## Source excerpt
--- --- ---
Glass act: nine glass artists create new works within Salisbury Cathedral’s medieval surrounds

Rebecca Newnham
Running until November this year, 'Reflections' sees nine internationally renowned artists create spectacular site-specific works within Salisbury Cathedral, based around the theme of 'reflection'. Pictured: Launch by Rebecca Newnham
(Image credit: Ash Mills)

When visiting Salisbury Cathedral, it's hard not to be awestruck by the way light filters through its towering stained glass windows. While some date back to the 13th century others are more recent – like Gabriel Loire's striking Prisoners of Conscience window, which was installed in 1980. With this rich tradition it seems fitting that the early English Gothic Cathedral should stage an exhibition of glass art.

Running until November this year, 'Reflections' sees nine internationally renowned artists create spectacular site-specific works within the Cathedral, based around the theme of 'reflection'. Scattered around the Cathedral’s grounds, both inside and out, the works form a visual response to the building’s dramatic medieval architecture.
--- --- ---
## Provided material
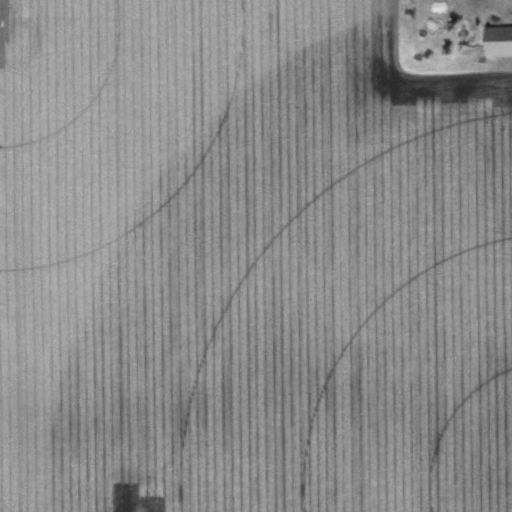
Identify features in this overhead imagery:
building: (502, 42)
crop: (249, 263)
--- --- ---
Rewrite the Salisbury Cathedral article from "Glass act: nine" to "credit: Ash Mills)", changing "site-specific" to "location-specific" each time it appears.

Glass act: nine glass artists create new works within Salisbury Cathedral’s medieval surrounds

Rebecca Newnham
Running until November this year, 'Reflections' sees nine internationally renowned artists create spectacular location-specific works within Salisbury Cathedral, based around the theme of 'reflection'. Pictured: Launch by Rebecca Newnham
(Image credit: Ash Mills)